### INSTRUCTIONS FOR THE TASK
Your answer should be every line with the word "удаления", copied from the data below.

### DATA FOR REVIEW
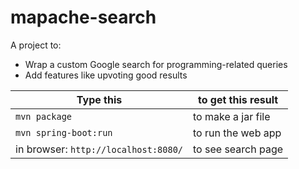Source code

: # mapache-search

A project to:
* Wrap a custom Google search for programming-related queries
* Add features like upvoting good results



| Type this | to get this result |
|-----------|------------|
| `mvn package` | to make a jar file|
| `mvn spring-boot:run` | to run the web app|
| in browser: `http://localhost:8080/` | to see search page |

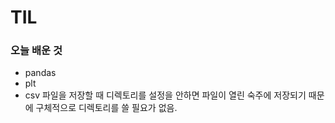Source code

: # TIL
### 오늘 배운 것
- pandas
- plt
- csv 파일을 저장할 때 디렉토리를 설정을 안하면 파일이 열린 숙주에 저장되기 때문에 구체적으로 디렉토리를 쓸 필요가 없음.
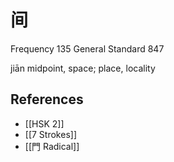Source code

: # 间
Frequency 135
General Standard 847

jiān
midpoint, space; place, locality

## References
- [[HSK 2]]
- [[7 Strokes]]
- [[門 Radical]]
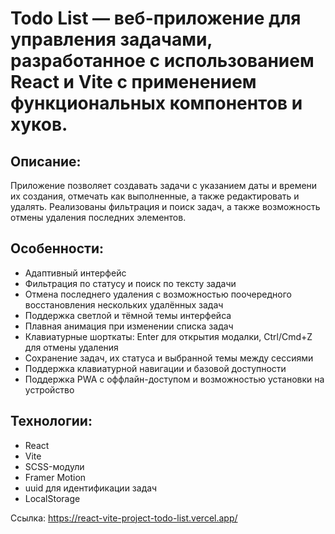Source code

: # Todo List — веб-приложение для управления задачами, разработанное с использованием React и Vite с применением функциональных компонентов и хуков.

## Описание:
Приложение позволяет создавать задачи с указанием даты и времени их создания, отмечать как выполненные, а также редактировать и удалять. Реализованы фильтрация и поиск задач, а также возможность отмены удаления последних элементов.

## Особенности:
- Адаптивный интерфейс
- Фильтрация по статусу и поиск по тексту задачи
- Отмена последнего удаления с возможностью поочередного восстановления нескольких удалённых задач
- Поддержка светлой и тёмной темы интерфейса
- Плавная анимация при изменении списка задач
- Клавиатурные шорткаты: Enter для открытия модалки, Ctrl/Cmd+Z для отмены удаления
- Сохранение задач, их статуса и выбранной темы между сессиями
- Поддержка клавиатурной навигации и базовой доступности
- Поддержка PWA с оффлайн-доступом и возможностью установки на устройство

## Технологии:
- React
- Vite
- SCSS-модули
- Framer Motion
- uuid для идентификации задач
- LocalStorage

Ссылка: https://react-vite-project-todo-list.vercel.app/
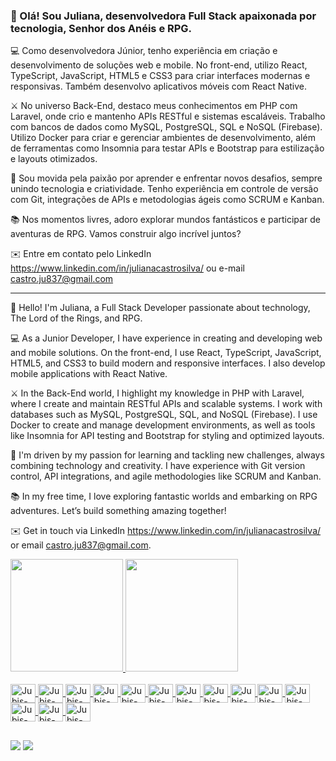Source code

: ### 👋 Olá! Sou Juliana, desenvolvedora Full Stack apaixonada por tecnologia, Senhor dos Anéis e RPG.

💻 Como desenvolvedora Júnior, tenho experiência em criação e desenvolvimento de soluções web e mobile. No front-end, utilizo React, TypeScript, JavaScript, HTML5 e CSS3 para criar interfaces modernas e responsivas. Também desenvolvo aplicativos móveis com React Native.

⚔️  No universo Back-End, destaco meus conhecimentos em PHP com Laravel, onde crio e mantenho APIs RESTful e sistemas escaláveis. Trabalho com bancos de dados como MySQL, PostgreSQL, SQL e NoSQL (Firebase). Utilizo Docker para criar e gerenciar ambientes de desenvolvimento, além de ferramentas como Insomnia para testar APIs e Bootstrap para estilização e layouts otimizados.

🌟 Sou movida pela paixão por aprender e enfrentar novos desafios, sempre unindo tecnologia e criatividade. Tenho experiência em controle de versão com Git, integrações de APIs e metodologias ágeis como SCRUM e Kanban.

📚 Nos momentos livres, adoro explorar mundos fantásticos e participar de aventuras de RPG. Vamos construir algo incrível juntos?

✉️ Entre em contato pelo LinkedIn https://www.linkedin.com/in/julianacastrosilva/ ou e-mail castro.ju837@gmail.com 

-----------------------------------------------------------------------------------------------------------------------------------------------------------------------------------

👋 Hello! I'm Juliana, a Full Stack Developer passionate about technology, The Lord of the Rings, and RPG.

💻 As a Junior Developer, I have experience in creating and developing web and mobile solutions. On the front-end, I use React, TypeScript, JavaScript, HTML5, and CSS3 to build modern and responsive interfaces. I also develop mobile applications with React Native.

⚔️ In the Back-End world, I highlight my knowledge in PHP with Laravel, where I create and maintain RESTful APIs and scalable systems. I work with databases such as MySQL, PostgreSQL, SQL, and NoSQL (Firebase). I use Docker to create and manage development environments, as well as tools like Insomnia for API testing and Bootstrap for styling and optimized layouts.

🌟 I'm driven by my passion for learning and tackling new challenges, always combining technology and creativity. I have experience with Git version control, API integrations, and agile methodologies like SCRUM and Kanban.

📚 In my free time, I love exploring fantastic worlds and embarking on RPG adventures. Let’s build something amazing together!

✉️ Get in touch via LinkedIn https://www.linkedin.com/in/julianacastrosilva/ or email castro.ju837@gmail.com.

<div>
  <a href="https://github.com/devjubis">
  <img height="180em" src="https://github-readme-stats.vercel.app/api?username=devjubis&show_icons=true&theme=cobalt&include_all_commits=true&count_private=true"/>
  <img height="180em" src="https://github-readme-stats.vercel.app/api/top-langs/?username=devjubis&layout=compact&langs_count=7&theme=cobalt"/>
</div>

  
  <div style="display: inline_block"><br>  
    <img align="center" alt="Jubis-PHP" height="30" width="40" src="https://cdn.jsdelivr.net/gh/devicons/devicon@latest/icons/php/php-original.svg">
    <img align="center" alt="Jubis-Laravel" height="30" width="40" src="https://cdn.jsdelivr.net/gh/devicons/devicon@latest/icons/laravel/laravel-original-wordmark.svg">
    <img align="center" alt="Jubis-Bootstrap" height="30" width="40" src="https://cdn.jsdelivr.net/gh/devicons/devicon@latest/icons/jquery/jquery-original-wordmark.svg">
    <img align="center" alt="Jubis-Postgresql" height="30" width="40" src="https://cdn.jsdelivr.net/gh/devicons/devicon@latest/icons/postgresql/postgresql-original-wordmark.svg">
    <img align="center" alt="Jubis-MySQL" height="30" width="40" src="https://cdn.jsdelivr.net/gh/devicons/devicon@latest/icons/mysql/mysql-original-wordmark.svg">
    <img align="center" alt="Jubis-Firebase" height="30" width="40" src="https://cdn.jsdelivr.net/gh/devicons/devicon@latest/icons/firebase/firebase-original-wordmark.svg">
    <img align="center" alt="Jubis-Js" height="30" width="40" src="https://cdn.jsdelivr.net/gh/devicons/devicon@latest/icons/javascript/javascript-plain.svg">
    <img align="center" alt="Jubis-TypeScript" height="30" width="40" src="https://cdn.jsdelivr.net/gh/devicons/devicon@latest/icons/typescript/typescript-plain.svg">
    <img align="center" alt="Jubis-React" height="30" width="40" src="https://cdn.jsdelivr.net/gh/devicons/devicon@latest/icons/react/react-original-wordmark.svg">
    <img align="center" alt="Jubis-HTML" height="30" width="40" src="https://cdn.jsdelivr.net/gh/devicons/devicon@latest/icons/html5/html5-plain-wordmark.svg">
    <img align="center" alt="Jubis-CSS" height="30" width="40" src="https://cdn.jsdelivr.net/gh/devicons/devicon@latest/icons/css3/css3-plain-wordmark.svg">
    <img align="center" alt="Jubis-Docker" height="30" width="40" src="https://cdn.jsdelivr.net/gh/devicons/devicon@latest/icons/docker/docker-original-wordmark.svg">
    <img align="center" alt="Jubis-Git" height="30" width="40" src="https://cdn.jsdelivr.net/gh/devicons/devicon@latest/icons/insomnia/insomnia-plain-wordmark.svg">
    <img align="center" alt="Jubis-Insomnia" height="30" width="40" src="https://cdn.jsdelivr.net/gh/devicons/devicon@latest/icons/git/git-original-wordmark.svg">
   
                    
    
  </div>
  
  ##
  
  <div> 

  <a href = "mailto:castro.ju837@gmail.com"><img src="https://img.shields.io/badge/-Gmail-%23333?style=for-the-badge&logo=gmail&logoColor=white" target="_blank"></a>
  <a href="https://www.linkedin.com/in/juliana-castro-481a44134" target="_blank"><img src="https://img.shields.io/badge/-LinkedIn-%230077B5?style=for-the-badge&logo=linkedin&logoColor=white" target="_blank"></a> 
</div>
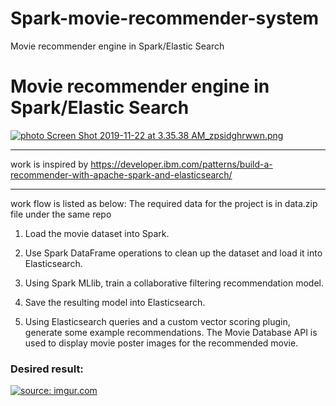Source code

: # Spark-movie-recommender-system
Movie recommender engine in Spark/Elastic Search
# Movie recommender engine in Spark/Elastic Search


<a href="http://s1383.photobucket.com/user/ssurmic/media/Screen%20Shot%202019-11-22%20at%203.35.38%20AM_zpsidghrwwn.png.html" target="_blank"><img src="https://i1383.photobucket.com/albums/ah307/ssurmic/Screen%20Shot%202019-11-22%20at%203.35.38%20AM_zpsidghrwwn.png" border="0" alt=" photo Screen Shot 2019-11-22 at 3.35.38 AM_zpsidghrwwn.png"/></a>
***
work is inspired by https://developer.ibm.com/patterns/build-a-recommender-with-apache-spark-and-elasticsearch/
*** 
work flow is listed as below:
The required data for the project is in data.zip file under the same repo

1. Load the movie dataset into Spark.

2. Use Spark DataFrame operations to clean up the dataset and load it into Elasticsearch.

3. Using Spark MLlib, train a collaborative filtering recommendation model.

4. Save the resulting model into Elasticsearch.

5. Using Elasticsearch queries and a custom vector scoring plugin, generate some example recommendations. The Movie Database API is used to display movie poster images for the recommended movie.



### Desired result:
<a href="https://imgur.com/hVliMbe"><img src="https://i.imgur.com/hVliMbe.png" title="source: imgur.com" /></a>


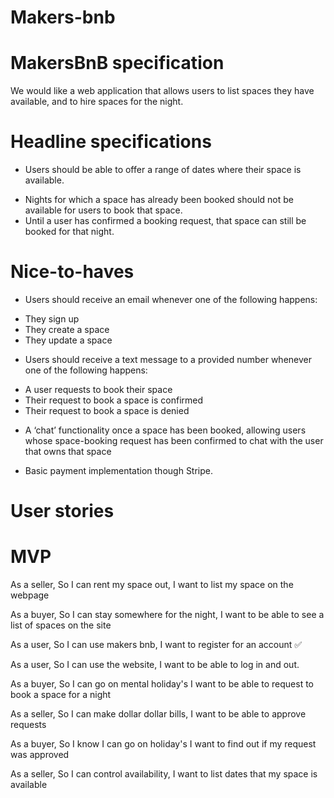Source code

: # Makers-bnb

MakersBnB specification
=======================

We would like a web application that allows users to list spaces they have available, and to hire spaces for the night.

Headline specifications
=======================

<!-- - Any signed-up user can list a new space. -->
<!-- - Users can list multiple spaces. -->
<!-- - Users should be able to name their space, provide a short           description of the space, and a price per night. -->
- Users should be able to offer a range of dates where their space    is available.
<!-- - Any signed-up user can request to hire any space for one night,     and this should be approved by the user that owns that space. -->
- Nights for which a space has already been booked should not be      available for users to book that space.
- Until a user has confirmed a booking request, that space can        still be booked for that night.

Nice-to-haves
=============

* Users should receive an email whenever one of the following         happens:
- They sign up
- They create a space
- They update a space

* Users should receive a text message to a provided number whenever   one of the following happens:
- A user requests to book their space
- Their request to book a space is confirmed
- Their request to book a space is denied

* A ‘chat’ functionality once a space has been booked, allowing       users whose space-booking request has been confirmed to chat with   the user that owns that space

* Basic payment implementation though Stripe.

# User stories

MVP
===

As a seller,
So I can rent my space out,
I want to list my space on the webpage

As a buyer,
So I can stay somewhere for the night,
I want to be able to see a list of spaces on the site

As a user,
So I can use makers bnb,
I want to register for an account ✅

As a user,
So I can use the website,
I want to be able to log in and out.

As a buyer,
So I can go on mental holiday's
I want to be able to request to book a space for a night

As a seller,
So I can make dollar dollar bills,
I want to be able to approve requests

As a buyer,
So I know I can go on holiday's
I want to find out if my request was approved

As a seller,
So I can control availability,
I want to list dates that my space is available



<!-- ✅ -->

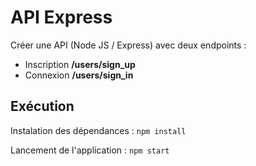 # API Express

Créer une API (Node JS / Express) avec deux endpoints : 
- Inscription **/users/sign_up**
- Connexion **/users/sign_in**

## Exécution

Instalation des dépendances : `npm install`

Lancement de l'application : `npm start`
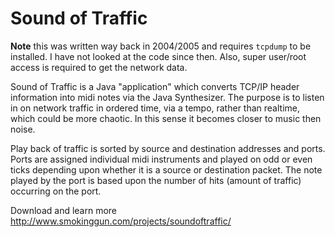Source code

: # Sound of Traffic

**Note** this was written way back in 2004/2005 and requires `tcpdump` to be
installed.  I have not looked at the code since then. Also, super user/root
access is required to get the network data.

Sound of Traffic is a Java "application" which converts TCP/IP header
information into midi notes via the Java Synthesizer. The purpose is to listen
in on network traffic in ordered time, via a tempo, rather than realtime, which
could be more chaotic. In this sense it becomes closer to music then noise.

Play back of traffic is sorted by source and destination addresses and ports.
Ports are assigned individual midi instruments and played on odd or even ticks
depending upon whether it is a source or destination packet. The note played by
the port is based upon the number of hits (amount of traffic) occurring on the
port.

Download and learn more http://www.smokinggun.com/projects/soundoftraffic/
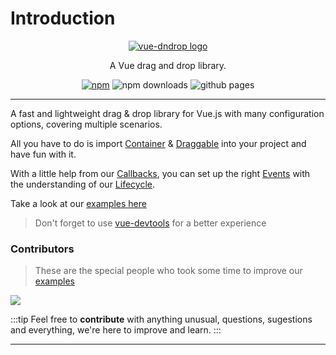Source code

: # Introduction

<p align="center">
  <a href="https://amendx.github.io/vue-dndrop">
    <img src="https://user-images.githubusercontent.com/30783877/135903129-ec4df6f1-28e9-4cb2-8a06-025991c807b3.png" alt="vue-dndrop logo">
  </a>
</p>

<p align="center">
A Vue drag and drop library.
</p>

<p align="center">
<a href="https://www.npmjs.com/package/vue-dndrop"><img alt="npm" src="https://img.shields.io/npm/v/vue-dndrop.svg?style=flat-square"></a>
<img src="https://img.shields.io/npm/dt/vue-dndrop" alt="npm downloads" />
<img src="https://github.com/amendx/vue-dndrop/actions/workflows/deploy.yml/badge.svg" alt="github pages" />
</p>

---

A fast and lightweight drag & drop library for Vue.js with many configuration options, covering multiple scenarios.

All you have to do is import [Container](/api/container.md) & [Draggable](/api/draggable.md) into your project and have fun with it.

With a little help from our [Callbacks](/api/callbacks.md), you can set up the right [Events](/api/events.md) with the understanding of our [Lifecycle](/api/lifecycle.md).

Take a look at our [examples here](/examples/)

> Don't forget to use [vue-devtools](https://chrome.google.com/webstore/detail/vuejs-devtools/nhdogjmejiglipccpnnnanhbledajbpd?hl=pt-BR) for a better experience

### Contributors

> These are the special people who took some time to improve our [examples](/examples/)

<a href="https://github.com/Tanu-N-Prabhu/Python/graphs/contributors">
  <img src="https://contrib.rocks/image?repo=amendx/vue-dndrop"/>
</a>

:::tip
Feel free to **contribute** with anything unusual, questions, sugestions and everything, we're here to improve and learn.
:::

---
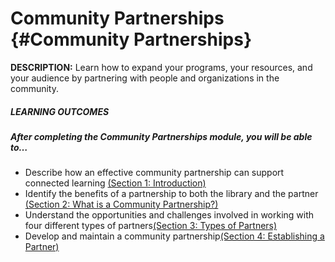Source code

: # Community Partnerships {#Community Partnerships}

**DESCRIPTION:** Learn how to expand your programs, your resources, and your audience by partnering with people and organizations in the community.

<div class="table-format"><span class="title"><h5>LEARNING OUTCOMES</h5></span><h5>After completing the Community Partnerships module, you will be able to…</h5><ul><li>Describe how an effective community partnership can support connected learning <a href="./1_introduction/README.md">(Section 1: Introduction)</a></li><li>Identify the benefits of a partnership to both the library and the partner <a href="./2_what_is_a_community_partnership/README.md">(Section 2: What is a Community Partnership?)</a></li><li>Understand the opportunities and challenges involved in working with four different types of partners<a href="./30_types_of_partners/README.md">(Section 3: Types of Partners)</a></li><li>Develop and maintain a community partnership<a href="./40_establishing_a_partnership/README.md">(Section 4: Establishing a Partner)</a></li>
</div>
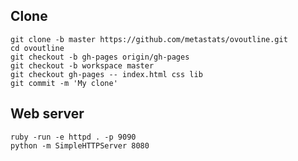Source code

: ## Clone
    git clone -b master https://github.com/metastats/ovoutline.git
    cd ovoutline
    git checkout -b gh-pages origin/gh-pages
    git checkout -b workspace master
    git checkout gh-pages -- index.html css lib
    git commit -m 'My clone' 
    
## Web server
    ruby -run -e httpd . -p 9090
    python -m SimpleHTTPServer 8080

### EXERCISE OUTPUT
Приложение позволяет создавать задачи с указанием даты и времени их создания, отмечать как выполненные, а также редактировать и удалять. Реализованы фильтрация и поиск задач, а также возможность отмены удаления последних элементов.
- Отмена последнего удаления с возможностью поочередного восстановления нескольких удалённых задач
- Клавиатурные шорткаты: Enter для открытия модалки, Ctrl/Cmd+Z для отмены удаления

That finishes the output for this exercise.